Le chemin d’en haut

J. P. Chabot

J’héritais de tout ce que je voulais pas. Je pensais y avoir échappé, j’y retournais. La maison de mon enfance, la petite blanche qu’on voit quand on se perd sur le chemin d’en haut, en montant vers Saint-Marc. J’allais régler la succession pis revenir à Montréal au plus sacrant, pas question de m’éterniser. J’ai croisé un bar-motel à la sortie de Rivière-Bleue, le Cygne Blanc, j’ai décidé d’arrêter. J’avais pas le cœur de continuer, de prendre le croche pis que la maison apparaisse, avec la grange, la forêt. Sam m’attendait au comptoir. J’y ai commandé une bière, on a jasé. Entre les cris des deux-temps dans le parking, les rumeurs de la scierie, j’ai vu l’avenir. Il était aussi irrévocable que mon passé.

C’est un livre de parole et de voyance. Il parle de ce qu’on transmet – des biens, des manières, des histoires. Il parle de la maladie et du deuil. Il dit la spoliation du territoire, du corps, le pillage en règle qui gouverne nos vies et les relègue, après le travail, dans le dernier temps, à l’ombre de la mort.

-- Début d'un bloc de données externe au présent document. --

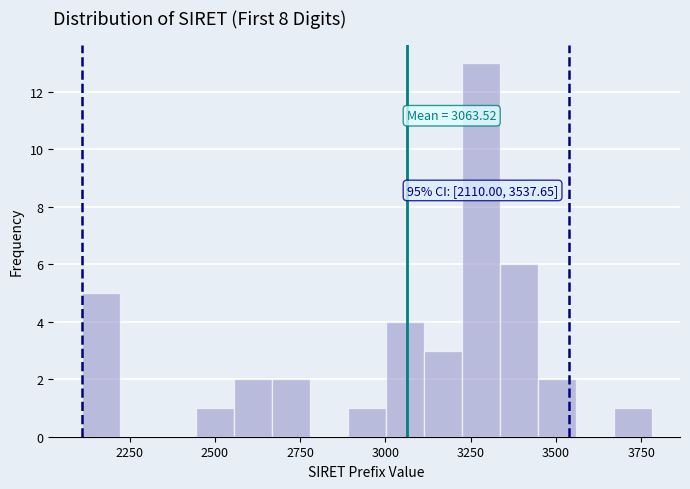

Read against the x-axis, roughly where is the centre of the tallest bar?

3300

«Dans des moments de fulgurance, des éditoriaux sociopolitiques surgissent pour interrompre la narration. La lucidité dont fait preuve alors l’écrivain ne fait pas qu’ajouter à la cruauté du récit, mais donne aussi à la violence ordinaire de la collectivité sa modalité générale. Comment pourrait-on devenir un sujet policé dans un univers cynique globalement régi par la corruption et la violence de classe? […] La pièce de résistance nous est dévoilée lorsque l’auteur, dénouant une intrigue dont nous nous apprêtons maintenant à divulgâcher la fin, tisse ensemble les fils de l’histoire en nouant la petite à la grande. […] Ne tient plus ici le proverbial avertissement à savoir que toute ressemblance avec cette œuvre de fiction serait fortuite et le seul fait du hasard. Si l’écrit reste fictionnel, c’est qu’il sonde des possibles autant que des réalités avérées, et les situe sur le même plan, selon ce qui apparaît pertinent à l’écrivain. À l’entreprise, ensuite, de se défendre contre ses propres démons.»